== Exercise directions ==
The lines to extract run from the first line of the entries through the line that contains "Sørlandsparken Rideklubb arrangerte"; reproduce exactly those lines and no others.

--- START ---

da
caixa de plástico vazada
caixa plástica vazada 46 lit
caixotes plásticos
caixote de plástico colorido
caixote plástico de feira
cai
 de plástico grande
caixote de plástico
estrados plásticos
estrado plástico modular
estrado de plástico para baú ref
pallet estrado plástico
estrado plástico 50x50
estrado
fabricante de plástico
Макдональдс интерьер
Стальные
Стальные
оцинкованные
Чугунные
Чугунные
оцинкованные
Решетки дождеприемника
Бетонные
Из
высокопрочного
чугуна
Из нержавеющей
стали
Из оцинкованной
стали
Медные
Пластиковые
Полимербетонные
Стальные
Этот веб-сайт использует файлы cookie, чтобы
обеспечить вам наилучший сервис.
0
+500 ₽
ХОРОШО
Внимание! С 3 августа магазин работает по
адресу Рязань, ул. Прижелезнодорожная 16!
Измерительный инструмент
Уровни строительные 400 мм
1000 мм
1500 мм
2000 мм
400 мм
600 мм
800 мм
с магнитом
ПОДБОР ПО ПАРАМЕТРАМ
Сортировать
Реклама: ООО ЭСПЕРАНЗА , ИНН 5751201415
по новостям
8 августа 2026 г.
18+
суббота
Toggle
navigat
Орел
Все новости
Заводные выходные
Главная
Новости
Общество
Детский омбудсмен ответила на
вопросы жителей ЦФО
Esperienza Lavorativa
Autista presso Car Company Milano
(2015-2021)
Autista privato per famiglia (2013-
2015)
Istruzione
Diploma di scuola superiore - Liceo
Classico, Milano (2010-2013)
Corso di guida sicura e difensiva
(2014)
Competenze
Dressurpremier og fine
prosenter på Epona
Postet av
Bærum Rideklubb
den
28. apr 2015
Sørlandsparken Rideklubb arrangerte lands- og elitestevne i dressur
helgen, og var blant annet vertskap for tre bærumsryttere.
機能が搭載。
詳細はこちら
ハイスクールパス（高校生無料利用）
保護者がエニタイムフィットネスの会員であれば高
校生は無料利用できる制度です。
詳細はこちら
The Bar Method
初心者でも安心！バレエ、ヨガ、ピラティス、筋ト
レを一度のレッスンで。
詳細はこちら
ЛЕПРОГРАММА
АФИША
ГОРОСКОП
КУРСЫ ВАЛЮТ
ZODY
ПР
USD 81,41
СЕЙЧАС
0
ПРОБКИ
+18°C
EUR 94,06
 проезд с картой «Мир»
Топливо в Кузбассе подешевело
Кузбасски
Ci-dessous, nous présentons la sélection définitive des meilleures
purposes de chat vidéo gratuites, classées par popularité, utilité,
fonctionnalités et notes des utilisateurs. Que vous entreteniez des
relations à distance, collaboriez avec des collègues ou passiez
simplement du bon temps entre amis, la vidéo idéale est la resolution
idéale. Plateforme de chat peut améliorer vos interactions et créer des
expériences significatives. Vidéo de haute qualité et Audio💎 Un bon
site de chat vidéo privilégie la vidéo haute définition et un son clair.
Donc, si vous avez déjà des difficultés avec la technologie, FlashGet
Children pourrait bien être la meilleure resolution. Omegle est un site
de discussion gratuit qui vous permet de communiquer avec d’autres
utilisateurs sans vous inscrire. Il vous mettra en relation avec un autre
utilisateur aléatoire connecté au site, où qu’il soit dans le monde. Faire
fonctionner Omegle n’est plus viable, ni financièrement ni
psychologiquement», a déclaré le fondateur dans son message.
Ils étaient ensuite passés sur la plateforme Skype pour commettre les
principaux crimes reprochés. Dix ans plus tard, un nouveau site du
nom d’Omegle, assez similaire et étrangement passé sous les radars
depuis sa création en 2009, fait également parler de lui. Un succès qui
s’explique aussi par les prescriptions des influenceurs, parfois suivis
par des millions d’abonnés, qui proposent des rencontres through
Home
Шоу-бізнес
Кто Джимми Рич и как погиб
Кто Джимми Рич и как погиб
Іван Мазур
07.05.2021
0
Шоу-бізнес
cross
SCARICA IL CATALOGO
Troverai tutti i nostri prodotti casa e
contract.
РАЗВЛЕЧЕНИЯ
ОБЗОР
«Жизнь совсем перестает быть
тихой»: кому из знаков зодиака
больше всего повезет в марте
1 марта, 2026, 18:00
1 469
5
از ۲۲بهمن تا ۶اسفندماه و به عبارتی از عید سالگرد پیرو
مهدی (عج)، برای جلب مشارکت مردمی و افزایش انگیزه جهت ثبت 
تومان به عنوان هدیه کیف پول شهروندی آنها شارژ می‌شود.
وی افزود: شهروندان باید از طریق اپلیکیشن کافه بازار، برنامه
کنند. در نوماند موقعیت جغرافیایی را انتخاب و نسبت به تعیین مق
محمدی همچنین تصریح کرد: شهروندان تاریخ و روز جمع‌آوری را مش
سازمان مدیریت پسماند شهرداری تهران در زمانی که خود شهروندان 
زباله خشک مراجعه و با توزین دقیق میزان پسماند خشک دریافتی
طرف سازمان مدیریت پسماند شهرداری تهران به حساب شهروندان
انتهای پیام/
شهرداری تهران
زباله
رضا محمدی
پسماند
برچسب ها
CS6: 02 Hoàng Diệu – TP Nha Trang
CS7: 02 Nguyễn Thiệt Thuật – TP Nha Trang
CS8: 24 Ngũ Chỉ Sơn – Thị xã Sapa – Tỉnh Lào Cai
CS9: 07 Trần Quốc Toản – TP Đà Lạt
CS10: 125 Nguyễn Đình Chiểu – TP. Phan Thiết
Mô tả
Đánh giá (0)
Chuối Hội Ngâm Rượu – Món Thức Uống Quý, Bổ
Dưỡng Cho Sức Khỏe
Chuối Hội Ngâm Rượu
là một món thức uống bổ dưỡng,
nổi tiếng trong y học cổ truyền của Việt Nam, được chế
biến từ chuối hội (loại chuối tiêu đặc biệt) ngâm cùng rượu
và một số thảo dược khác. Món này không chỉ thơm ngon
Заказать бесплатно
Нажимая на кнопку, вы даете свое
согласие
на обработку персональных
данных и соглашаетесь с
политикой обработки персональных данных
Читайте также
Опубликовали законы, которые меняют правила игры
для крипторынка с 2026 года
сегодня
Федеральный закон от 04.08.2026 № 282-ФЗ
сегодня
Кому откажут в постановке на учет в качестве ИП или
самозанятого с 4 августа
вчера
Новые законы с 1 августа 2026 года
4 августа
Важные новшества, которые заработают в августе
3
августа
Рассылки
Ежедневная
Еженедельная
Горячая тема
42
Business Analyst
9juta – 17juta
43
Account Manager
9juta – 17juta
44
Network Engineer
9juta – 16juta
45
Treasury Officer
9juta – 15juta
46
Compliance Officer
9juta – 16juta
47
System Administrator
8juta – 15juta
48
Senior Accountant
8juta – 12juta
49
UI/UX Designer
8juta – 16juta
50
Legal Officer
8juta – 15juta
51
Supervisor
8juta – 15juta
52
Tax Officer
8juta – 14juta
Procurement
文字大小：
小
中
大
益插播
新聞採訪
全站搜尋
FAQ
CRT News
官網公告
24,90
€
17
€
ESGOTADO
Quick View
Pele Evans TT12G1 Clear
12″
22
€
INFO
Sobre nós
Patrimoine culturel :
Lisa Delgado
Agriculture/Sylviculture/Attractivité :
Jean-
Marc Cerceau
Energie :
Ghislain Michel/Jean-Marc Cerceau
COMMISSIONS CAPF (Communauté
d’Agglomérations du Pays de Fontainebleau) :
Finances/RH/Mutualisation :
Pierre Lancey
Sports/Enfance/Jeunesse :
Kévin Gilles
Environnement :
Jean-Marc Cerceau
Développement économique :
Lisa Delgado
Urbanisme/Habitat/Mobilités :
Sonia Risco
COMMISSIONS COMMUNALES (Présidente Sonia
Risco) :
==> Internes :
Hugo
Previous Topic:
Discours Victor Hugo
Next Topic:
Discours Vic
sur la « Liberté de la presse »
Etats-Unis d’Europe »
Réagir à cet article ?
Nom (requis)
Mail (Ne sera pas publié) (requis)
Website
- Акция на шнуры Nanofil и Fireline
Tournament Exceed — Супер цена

--- END ---

== Answer for this exercise ==
da
caixa de plástico vazada
caixa plástica vazada 46 lit
caixotes plásticos
caixote de plástico colorido
caixote plástico de feira
cai
 de plástico grande
caixote de plástico
estrados plásticos
estrado plástico modular
estrado de plástico para baú ref
pallet estrado plástico
estrado plástico 50x50
estrado
fabricante de plástico
Макдональдс интерьер
Стальные
Стальные
оцинкованные
Чугунные
Чугунные
оцинкованные
Решетки дождеприемника
Бетонные
Из
высокопрочного
чугуна
Из нержавеющей
стали
Из оцинкованной
стали
Медные
Пластиковые
Полимербетонные
Стальные
Этот веб-сайт использует файлы cookie, чтобы
обеспечить вам наилучший сервис.
0
+500 ₽
ХОРОШО
Внимание! С 3 августа магазин работает по
адресу Рязань, ул. Прижелезнодорожная 16!
Измерительный инструмент
Уровни строительные 400 мм
1000 мм
1500 мм
2000 мм
400 мм
600 мм
800 мм
с магнитом
ПОДБОР ПО ПАРАМЕТРАМ
Сортировать
Реклама: ООО ЭСПЕРАНЗА , ИНН 5751201415
по новостям
8 августа 2026 г.
18+
суббота
Toggle
navigat
Орел
Все новости
Заводные выходные
Главная
Новости
Общество
Детский омбудсмен ответила на
вопросы жителей ЦФО
Esperienza Lavorativa
Autista presso Car Company Milano
(2015-2021)
Autista privato per famiglia (2013-
2015)
Istruzione
Diploma di scuola superiore - Liceo
Classico, Milano (2010-2013)
Corso di guida sicura e difensiva
(2014)
Competenze
Dressurpremier og fine
prosenter på Epona
Postet av
Bærum Rideklubb
den
28. apr 2015
Sørlandsparken Rideklubb arrangerte lands- og elitestevne i dressur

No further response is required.